My book club is quite good about recording what we read each month, and noting what score each of us give each book (out of 13, for historical reasons) on a growing spreadsheet. The dataset is imperfect, as people have joined and left,and not everyone has read every book, but there should be enough meat for some fun.
First off, the scores look something like the table below, but with 17 more rows. Blanks are books that people either didn’t read or didn’t finish.
We then pair everyone up, and calculate a ‘disagreement’ standard deviation between each possible pairing, ignoring books that either person didn’t read. This gives us a nice looking heat map, where higher numbers indicate a higher level of disagreement. The biggest difference is between Kyle and Jeff, whose ratings differ by an SD of 4.8. The most closely paired are Adam and me, with an SD of 1.7.
Then we can use the magic of NetworkX to visualize these cliques in a better prettier way. Node size represents number of books read, while line weight and darkness scales by how many books a pair has in common. People’s disagreements are modelled as springs, so members with closer agreements are pulled closer together on the diagram by stronger springs.
As noted, Kyle is the definite outlier, while Tim and Adam float around a bit in the middle of the network. The newer members have thinner connecting lines,while the stalwarts are connected by pleasing thick blue lines.
Finally, let’s see if it would be possible to do away with book club meetings altogether and replace my fellow book-readers with a less argumentative machine learning model. Skipping over the obvious fact that there is nowhere near enough data for this to be meaningful, how closely can a model predict what score each member is likely to give a specific book?
I started off by adding additional metadata to each book we’ve read: genre,length and year, as well as author country, language and gender. I also decided to make the challenge a bit easier: instead of a score from 1-13, the model only needs to tell if someone liked the book, which I define as a score above 8.
Before building and training the model, the data needs to be prepared a bit more. I dropped members who hadn’t read enough books, and books that hadn’t been read by enough people. Non-numerical columns (such as genre) need to be replaced with binary values that the model can more easily understand.

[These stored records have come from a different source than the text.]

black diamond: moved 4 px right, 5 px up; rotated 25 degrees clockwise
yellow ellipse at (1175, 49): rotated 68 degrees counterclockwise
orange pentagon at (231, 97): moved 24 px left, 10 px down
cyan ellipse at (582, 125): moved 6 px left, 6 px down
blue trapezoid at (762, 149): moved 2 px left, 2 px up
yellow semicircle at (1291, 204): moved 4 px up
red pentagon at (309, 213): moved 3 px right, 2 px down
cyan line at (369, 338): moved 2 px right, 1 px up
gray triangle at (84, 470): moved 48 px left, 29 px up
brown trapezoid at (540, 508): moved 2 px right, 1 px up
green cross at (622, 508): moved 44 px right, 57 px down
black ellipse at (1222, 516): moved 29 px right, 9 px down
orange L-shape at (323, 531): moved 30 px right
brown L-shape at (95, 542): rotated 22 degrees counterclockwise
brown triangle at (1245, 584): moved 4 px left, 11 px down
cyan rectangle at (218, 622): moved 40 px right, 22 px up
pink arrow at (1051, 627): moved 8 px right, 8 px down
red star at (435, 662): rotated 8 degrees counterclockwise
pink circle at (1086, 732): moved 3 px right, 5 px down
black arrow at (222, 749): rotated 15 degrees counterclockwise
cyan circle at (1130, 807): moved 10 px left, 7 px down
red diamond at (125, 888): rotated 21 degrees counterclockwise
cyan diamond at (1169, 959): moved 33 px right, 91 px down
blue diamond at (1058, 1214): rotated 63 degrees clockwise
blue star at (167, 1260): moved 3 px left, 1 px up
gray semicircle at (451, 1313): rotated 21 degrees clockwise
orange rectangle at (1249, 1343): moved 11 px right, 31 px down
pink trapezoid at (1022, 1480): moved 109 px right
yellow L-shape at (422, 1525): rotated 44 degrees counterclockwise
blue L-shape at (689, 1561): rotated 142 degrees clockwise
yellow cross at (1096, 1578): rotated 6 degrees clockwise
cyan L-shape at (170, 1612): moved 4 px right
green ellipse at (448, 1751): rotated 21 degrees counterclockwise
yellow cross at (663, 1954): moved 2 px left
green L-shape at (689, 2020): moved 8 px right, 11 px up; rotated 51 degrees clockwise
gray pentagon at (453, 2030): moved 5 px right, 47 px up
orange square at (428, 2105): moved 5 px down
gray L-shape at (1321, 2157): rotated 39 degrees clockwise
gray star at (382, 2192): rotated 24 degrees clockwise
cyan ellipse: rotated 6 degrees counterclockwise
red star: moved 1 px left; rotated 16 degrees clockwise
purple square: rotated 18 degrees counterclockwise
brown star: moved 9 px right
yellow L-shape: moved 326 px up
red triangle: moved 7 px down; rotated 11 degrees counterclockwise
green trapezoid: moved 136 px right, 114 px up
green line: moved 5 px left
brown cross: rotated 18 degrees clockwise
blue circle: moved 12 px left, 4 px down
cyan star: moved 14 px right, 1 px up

Finally, we split it into a training set (about 75% of the rows) which the model will use to learn, and a test set (the remaining 25%) that it doesn’t get to see until it’s time to assess its performance.
Finally, using the lovely scikit-learn libraries, I created and trained a k-NN model and ran a bunch of tests to see if it successfully managed to impersonate anyone in the book club. And in turns out that the person it impersonates best is… me! Let’s see what the model thinks of itself, in terms of how well it predicts likes:
The recall may sound impressive, but in this case it is because the model is a bit trigger-ready with likes. The table below shows the test results forAI-Chris, with an L for like and a D for dislike. This makes it pretty clear why the recall is perfect, but the precision is as good as guessing. Still, 60%correct guesses is better than I expected!